Among Ireland's chief assets in recent years has been the ability to strike at a point and time that hurts their opponent hardest, but it was the Grand Slam holders who were shipping the biggest blows at the most damaging of moments on Saturday night.
Jonny May's try after two minutes set a very different tone to the last meeting between these two old rivals when Ireland confirmed their 2018 Six Nations clean sweep with that emphatic St Patrick's Day destruction of the Red Rose at Twickenham last March.
Ireland's utter dominance that day, the do-as-you-will nature of their performance, had been typified by their turning of the screw shortly before the interval when Jacob Stockdale's brilliant chip and chase try had knocked the wind out of their hosts.
Time and again, Ireland – and Leo Cullen's Leinster – have found a way to inflict pain on others in that spell approaching half-time when fatigue dulls the body and the mind. Not this time. This time it was Ireland on the ropes as the first period wore on.
This was ominous and it started on the half-hour.
Stockdale has profited from a frankly ridiculous amount of fortuitous bounces in the last 18 or so months but he was confounded by rugby's oblique laws of physics here as he grasped at the oval pill and then thin air.
Elliot Daly's try at that point wrested the lead from Ireland just five minutes after it had been claimed for the first time and the altered state of the relationship between these sides since last March was further emphasised as England returned to lay siege soon after.
Tadhg Furlong supported by Rory Best is tackled by Mako Vunipola and Tom Curry of England, (©INPHO/James Crombie)
This was unfamiliar. Uncomfortable. It was certainly unexpected.
Ireland weren't the ones accustomed to hanging on. The ones whose ambition had been shortened from domination to mere survuval.
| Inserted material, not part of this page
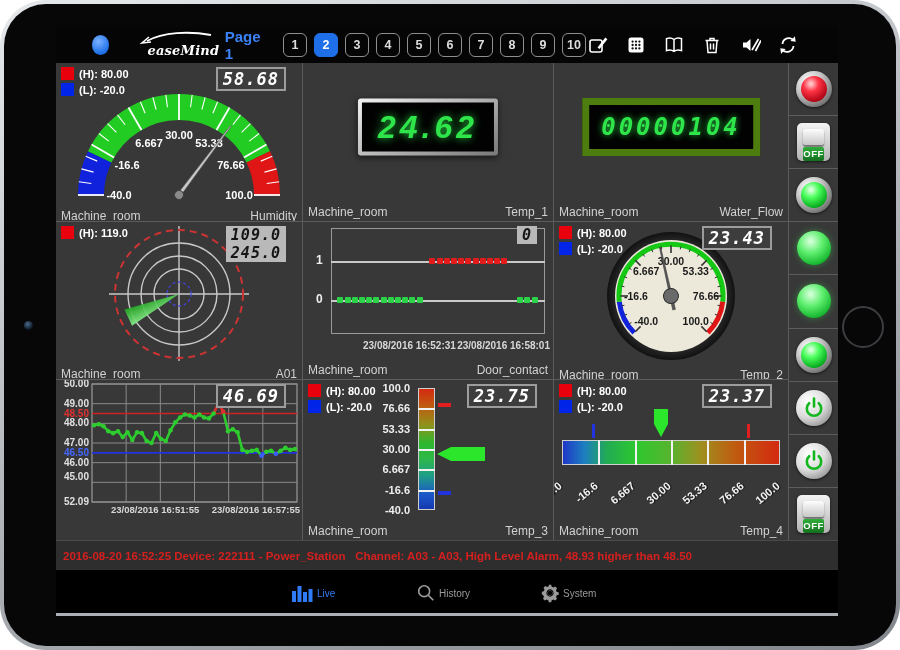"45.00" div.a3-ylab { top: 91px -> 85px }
The ones craving the sanctuary of the dressing-rooms and the chance to catch their breath and recalibrate.
That Ireland just about survived the concession of a third try then thanks to the obstructed view of Mako Viunipola's movements was welcome but this was, nonetheless, what people mean by tasting your own medicine.
The hammers were being hammered.
England were resolute in defence, clinical in attack and clever in their application of both. They box-kicked like Ireland, utilised the grubber when it was called for and they found vast swathes of green grass time and again when they choose to boot it long.
They boxed clever.
Ireland's Bundee Aki with England's Manu Tuilagi. (©INPHO/Billy Stickland)
The nuts and bolts of May's opener, with Manu Tuilagi used as a decoy to entice Keith Earls out of the defensive line after the big centre had already carried twice, was the sort of clever deception that has had the acolytes of Ireland's head coach purring time and again.
And their third try, off the back of a scrum inside their own half which ended with May kicking in behind for Henry Slade to touch down, was another masterpiece of both planning and execution. Credit where it is due and Eddie Jones deserves plenty.
Schmidt had described Robbie Henshaw as a problem solver when discussing the Leinster centre's switch to full-back during the week. What Ireland needed now was a squad full of them and a coaching staff that could come with a suite of suggested solutions.
They never did.
England's Owen Farrell kicks a penalty. (©INPHO/James Crombie)
Cian Healy's try was greeted on the 25th minute with a relieved roar by the Aviva but it would be another 25 minutes before a thumping Garry Ringrose hit on Farrell would change the terms of engagement sufficiently for Ireland to threaten again and land a Jonathan Sexton penalty.
Sexton had opted for the corner when faced with a similar kick leading up to Healy's try but the decision here appeared to be recognition of Ireland's difficulties and the absence of opportunities afforded them by an England side whose line speed was exceptional.
To say Slade's two late tries – the second a wonderful intercept of Sexton in the Irish 22 – sealed it would be to ignore the suffocating nature of the visitors' performance up to those points. England did unto Ireland what Ireland have done unto so many of late.